I suggest to be careful on the card choice... even if the peak performance of commercial cards designed for gaming (namely GTX cards) could be higher, they are not designed for very intense and prolonged (in the order of several days) calculations. Moreover the on-board memory is usually lower (1-3 GB) when compared to the Tesla or Kepler cards (3-6 GB) limiting the maximum number of atom you can simulate.
In theory you are right but I've worked more than 2 years by GTX cards and never had a problem with the longer simulations. Moreover the memory needs was dramatically decreased by the last Amber 12 patch. For instance for a 60K atoms you need only around 0.3-0.5 GB of memory.

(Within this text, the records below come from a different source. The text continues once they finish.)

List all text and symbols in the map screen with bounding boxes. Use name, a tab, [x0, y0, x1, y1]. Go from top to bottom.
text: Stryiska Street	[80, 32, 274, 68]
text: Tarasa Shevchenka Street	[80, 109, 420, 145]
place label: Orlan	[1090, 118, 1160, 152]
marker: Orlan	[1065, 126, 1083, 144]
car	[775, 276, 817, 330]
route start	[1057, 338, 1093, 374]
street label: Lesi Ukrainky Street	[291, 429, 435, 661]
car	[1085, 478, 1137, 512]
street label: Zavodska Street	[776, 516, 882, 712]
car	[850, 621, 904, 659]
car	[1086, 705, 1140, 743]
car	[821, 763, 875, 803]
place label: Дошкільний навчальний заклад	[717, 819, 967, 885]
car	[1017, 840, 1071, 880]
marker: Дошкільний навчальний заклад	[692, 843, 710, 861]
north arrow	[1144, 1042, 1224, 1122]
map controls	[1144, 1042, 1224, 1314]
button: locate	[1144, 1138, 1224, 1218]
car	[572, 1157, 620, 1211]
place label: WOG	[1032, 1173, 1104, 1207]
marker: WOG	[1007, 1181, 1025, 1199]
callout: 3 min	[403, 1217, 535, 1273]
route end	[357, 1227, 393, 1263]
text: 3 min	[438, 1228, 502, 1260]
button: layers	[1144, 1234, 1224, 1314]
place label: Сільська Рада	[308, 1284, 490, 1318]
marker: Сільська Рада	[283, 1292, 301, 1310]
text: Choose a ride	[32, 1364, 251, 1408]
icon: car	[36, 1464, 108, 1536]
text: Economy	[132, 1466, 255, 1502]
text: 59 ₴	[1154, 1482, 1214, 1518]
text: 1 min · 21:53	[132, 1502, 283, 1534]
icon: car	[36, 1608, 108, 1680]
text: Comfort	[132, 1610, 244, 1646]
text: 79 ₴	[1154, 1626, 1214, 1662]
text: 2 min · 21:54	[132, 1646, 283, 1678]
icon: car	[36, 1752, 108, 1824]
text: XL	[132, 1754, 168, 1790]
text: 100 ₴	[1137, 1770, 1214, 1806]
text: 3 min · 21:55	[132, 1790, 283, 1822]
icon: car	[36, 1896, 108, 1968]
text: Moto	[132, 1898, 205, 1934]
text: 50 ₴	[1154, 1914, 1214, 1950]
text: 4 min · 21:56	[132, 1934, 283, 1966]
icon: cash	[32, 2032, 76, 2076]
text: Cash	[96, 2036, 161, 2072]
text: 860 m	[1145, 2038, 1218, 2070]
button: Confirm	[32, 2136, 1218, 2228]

Thus if you not simulating several millions atoms system, you don't need 6GB. Majority of the people use GTX cards too (see Amber list) and even Ross Walker suggested this much cheaper solution." I believe, unique to Exxact can feature GTX680 cards providing stunning performance for extremely reasonable prices." More information about official Amber teem suggestions here:
http://ambermd.org/gpus/recommended_hardware.htm
For me buying Tesla is just waste of money. However we have to wait and see what Telsa K20X desktop version will be released, if they release such card..
It seems no one has tried Acellera's MD package, ACEMD. The software is faster than Amber and they also sell hardware optimized to run MD applications.
You can also try Terachem, which has Born-Oppenheimer and classical molecular dynamic and has capability of using both CPUs and up to several GPUs. So far as I know the scalability of the calculations is quite good.